Reputation: 12262
I have three tables
students: first_name, last_name, high_school_id, other_high_school
high_schols: id, title
other_high_schools: id, title, student_id
I want to display a list of each student with the following info: first name, last name, high school
The high_schools table contains a pre-filled in list of high schools a student can choose from, if they do not find theirs, they fill in their high school in the "other high school" field. When the student submits the form, their info gets stored, setting students.other_high_school field to 1 and stores their id (student.id = other_high_school.student_id), with the title of their high school into the other_high_schools table (other_high_school.title).
select
first_name, last_name, hs.title as high_school
from
students s
left join
high_schools hs
on
s.high_school_id = hs.id
That returns first_name, last_name, high_school, but is it possible to modify that query to detect if students.other_high_school = 1, then join the other_high_school and not the high_schools table?
This does not work, but should help explain what I am trying to accomplish:
select
first_name, last_name, hs.title as high_school
from
students s
CASE s.other_high_school
WHEN 0 THEN
left join
high_schools hs
on
s.high_school_id = hs.id
WHEN 1 THEN
left join
other_high_school hs
ON
s.id = hs.student_id
ELSE
left join
other_high_school hs
ON
s.id = hs.student_id
END CASE
SOLVED
select
first_name, last_name,
IF(s.other_high_school = 1, ohs.title, hs.title) high_school
from
students s
left join
high_schools hs
on
s.high_school_id = hs.id
left join
other_high_schools ohs
on
s.id = ohs.student_id
Upvotes: 1
Views: 63
Reputation: 6106
Firstly, I would reconsider your schema.
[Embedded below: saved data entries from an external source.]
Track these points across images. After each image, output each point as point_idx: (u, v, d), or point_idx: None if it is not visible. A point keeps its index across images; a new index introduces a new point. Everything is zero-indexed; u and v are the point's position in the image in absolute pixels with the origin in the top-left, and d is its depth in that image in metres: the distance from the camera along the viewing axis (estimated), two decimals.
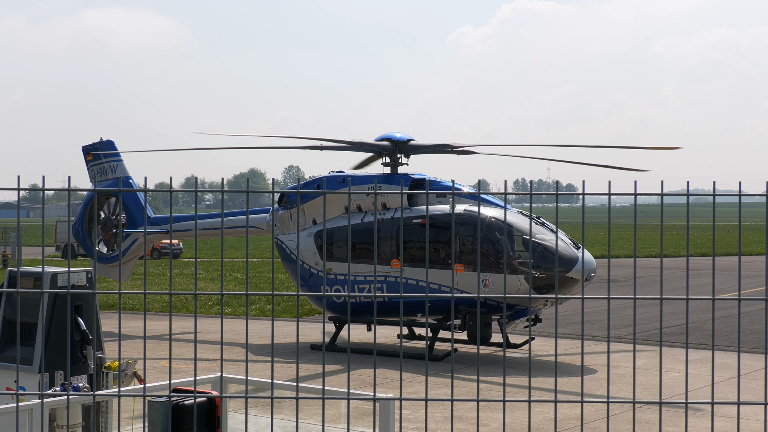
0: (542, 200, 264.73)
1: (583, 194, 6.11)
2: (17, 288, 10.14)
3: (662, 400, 5.87)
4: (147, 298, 32.11)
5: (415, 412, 14.45)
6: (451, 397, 5.25)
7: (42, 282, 10.02)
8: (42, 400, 6.41)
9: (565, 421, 13.97)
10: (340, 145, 21.81)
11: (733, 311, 28.04)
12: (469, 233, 20.26)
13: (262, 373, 17.99)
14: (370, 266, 20.92)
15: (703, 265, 49.01)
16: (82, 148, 26.36)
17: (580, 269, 19.33)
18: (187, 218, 25.11)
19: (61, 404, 8.35)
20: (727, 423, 13.72)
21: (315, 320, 27.30)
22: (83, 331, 9.77)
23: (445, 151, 21.97)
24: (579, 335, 23.53)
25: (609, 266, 8.04)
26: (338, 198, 21.72)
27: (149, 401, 6.48)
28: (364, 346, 21.56)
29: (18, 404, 6.18)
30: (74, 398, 7.48)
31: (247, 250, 5.14)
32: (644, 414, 14.44)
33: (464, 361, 19.98)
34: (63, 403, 8.30)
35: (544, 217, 22.54)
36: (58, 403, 8.24)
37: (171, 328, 5.08)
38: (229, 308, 30.06)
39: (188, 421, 6.35)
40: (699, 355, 20.56)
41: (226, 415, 6.61)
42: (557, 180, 6.41)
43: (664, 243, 77.10)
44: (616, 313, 27.67)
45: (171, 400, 6.31)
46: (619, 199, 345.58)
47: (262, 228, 23.67)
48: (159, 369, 18.21)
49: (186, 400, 6.41)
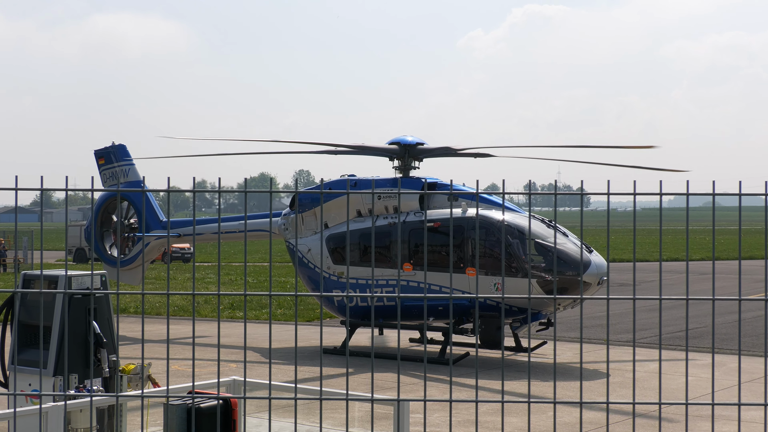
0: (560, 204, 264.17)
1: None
2: (38, 290, 10.16)
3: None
4: (155, 304, 32.14)
5: (428, 416, 14.41)
6: (475, 398, 5.22)
7: (57, 285, 10.04)
8: (65, 401, 6.40)
9: (583, 425, 13.90)
10: (351, 149, 21.83)
11: (748, 314, 27.91)
12: (482, 237, 20.22)
13: (274, 377, 17.97)
14: (381, 270, 20.89)
15: (727, 268, 48.80)
16: (94, 152, 26.41)
17: (592, 273, 19.28)
18: (203, 222, 25.08)
19: (75, 407, 8.35)
20: (732, 428, 13.62)
21: (329, 324, 27.29)
22: (97, 335, 9.77)
23: (456, 154, 21.95)
24: (590, 340, 23.45)
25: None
26: (351, 202, 21.71)
27: (166, 404, 6.46)
28: (376, 351, 21.53)
29: (40, 406, 6.16)
30: (95, 400, 7.47)
31: (270, 249, 5.13)
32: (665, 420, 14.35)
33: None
34: (77, 407, 8.29)
35: (560, 221, 22.50)
36: (73, 406, 8.23)
37: (194, 330, 5.07)
38: (239, 311, 30.05)
39: (205, 424, 6.34)
40: (710, 359, 20.45)
41: (244, 418, 6.60)
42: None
43: (676, 247, 76.61)
44: (628, 317, 27.58)
45: (191, 402, 6.30)
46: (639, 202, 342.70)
47: (274, 232, 23.68)
48: (171, 373, 18.19)
49: (203, 403, 6.40)
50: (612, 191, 5.98)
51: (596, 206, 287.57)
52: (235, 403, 6.54)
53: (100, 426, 9.49)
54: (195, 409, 6.27)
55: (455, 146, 21.31)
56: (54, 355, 9.80)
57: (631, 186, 6.04)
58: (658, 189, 5.11)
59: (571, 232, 21.04)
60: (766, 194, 6.09)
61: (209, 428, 6.43)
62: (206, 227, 24.35)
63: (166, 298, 5.05)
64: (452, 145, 21.41)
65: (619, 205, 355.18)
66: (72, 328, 9.77)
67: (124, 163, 25.86)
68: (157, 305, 31.39)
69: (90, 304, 9.90)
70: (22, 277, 10.55)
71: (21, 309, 10.20)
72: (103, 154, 26.06)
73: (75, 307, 9.73)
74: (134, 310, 30.36)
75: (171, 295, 6.10)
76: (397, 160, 21.98)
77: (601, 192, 6.05)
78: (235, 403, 6.54)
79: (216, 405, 6.38)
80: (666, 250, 70.15)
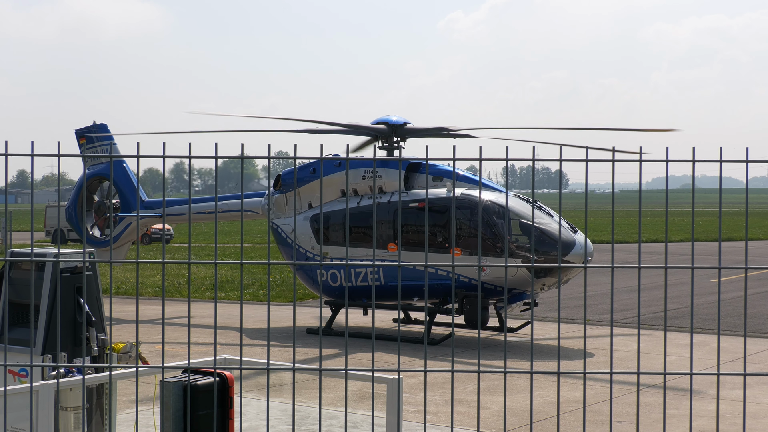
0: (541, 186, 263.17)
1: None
2: (23, 269, 10.05)
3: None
4: (139, 283, 31.99)
5: (415, 395, 14.42)
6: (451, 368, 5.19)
7: (45, 264, 9.92)
8: (58, 380, 6.32)
9: (565, 404, 13.96)
10: (336, 128, 21.69)
11: (728, 295, 28.10)
12: (466, 217, 20.21)
13: (261, 356, 17.93)
14: (365, 250, 20.86)
15: (707, 250, 49.10)
16: (75, 132, 26.17)
17: (577, 253, 19.32)
18: (180, 202, 24.93)
19: (65, 386, 8.27)
20: (726, 406, 13.73)
21: (311, 305, 27.25)
22: (86, 313, 9.68)
23: (441, 134, 21.89)
24: (575, 320, 23.55)
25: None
26: (334, 182, 21.64)
27: (162, 381, 6.40)
28: (360, 330, 21.52)
29: (31, 384, 6.09)
30: (88, 378, 7.40)
31: (242, 215, 5.06)
32: (644, 397, 14.44)
33: (462, 344, 19.95)
34: (67, 385, 8.21)
35: (542, 202, 22.52)
36: (63, 385, 8.15)
37: (190, 298, 5.01)
38: (222, 292, 29.98)
39: (201, 401, 6.28)
40: (697, 339, 20.55)
41: (240, 395, 6.55)
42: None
43: (654, 228, 76.88)
44: (608, 299, 27.70)
45: (186, 379, 6.24)
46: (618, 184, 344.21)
47: (257, 212, 23.57)
48: (156, 353, 18.11)
49: (199, 381, 6.34)
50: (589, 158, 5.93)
51: (575, 188, 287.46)
52: (232, 380, 6.49)
53: (89, 405, 9.42)
54: (192, 386, 6.21)
55: (450, 126, 21.17)
56: (42, 334, 9.70)
57: (610, 167, 6.01)
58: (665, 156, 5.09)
59: (555, 212, 21.06)
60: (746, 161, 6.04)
61: (205, 405, 6.38)
62: (193, 207, 24.19)
63: (161, 267, 4.99)
64: (447, 126, 21.27)
65: (597, 187, 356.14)
66: (61, 306, 9.67)
67: (106, 142, 25.65)
68: (142, 286, 31.22)
69: (76, 283, 9.80)
70: (8, 255, 10.42)
71: (9, 287, 10.09)
72: (84, 134, 25.83)
73: (64, 286, 9.63)
74: (116, 290, 30.18)
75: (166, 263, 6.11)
76: (383, 141, 21.89)
77: (580, 159, 5.98)
78: (232, 380, 6.49)
79: (213, 382, 6.32)
80: (645, 231, 70.49)
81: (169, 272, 36.67)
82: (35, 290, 9.89)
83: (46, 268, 9.76)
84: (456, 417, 13.02)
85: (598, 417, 13.13)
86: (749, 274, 30.23)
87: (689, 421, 5.39)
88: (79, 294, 9.64)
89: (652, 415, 13.29)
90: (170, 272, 36.62)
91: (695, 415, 13.04)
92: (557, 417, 5.31)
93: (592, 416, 13.17)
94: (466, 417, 13.09)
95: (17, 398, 7.81)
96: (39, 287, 9.83)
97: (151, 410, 10.03)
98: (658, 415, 13.11)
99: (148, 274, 35.92)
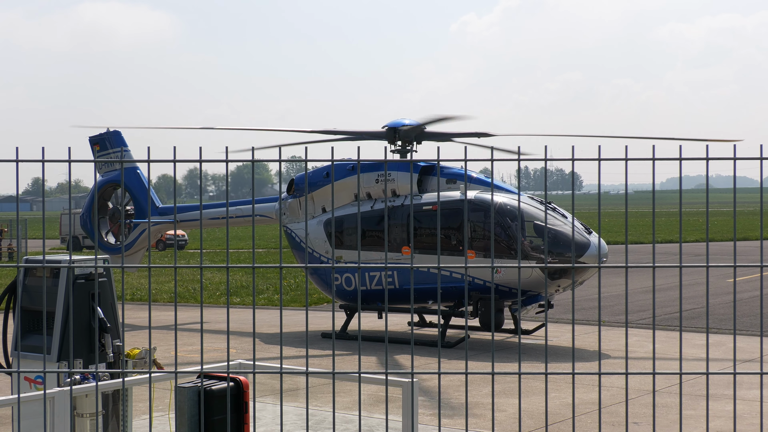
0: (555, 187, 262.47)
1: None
2: (38, 276, 10.08)
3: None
4: (152, 290, 32.08)
5: (431, 398, 14.39)
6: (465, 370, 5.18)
7: (60, 271, 9.95)
8: (71, 387, 6.33)
9: (581, 406, 13.91)
10: (347, 136, 21.66)
11: (745, 295, 27.95)
12: (480, 219, 20.17)
13: (277, 361, 17.93)
14: (379, 254, 20.84)
15: (722, 250, 48.88)
16: (89, 139, 26.26)
17: (592, 254, 19.26)
18: (193, 208, 25.00)
19: (80, 392, 8.29)
20: (743, 406, 13.65)
21: (325, 309, 27.25)
22: (101, 319, 9.70)
23: (454, 137, 21.83)
24: (590, 321, 23.47)
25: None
26: (347, 186, 21.64)
27: (177, 387, 6.41)
28: (374, 334, 21.50)
29: (44, 390, 6.11)
30: (103, 384, 7.41)
31: (253, 211, 5.06)
32: (661, 398, 14.37)
33: (477, 347, 19.91)
34: (83, 392, 8.23)
35: (556, 203, 22.45)
36: (78, 392, 8.17)
37: (202, 305, 5.01)
38: (237, 297, 30.02)
39: (216, 406, 6.28)
40: (713, 339, 20.44)
41: (254, 399, 6.55)
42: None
43: (670, 229, 76.52)
44: (623, 300, 27.58)
45: (200, 384, 6.24)
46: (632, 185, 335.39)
47: (270, 216, 23.59)
48: (171, 359, 18.14)
49: (214, 386, 6.34)
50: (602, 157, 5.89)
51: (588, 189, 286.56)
52: (246, 385, 6.49)
53: (105, 411, 9.44)
54: (206, 392, 6.21)
55: (463, 130, 20.98)
56: (58, 340, 9.72)
57: (624, 167, 5.97)
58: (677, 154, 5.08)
59: (569, 213, 20.99)
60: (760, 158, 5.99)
61: (220, 410, 6.38)
62: (206, 212, 24.26)
63: (173, 272, 4.98)
64: (460, 130, 21.08)
65: (612, 188, 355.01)
66: (75, 313, 9.70)
67: (119, 149, 25.72)
68: (154, 292, 31.31)
69: (91, 290, 9.83)
70: (24, 263, 10.46)
71: (23, 295, 10.12)
72: (98, 141, 25.92)
73: (78, 292, 9.66)
74: (130, 297, 30.27)
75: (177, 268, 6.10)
76: (393, 144, 21.85)
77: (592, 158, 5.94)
78: (246, 385, 6.49)
79: (227, 387, 6.32)
80: (660, 231, 70.25)
81: (183, 278, 36.76)
82: (50, 297, 9.92)
83: (60, 275, 9.79)
84: (472, 420, 12.99)
85: (614, 418, 13.08)
86: (765, 273, 30.10)
87: (706, 421, 5.36)
88: (94, 300, 9.66)
89: (669, 416, 13.22)
90: (185, 278, 36.71)
91: (712, 415, 12.98)
92: (572, 419, 5.29)
93: (608, 417, 13.12)
94: (482, 420, 13.06)
95: (33, 405, 7.83)
96: (54, 294, 9.87)
97: (167, 416, 10.06)
98: (675, 416, 13.05)
99: (163, 280, 36.01)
Do you really need high_schools and other_high_schools in different tables? Or could you have one table with an extra flag as to whether it was a default high school or a user-added high school?
Secondly, I have a feeling your solution will not scale very well as you are LEFT JOINing on all three tables. As the tables grow, I suspect performance will degrade quite quickly. I would suggest an alternative:
SELECT first_name, last_name,title
FROM (
SELECT first_name, last_name,title
FROM students s
INNER JOIN high_schools hs ON s.high_school_id = hs.id
WHERE s.other_high_school=0
UNION
SELECT first_name, last_name,title
FROM students s
INNER JOIN other_high_schools ohs ON s.high_school_id = ohs.id
WHERE s.other_high_school=1
) AS combined_schools
ORDER BY last_name,first_name
With the right INDEXes this should be as quick as your solution and will probably scale better (but this does all depend on the shape of your real data set). I've added an ORDER BY to show how you might manipulate the combined results.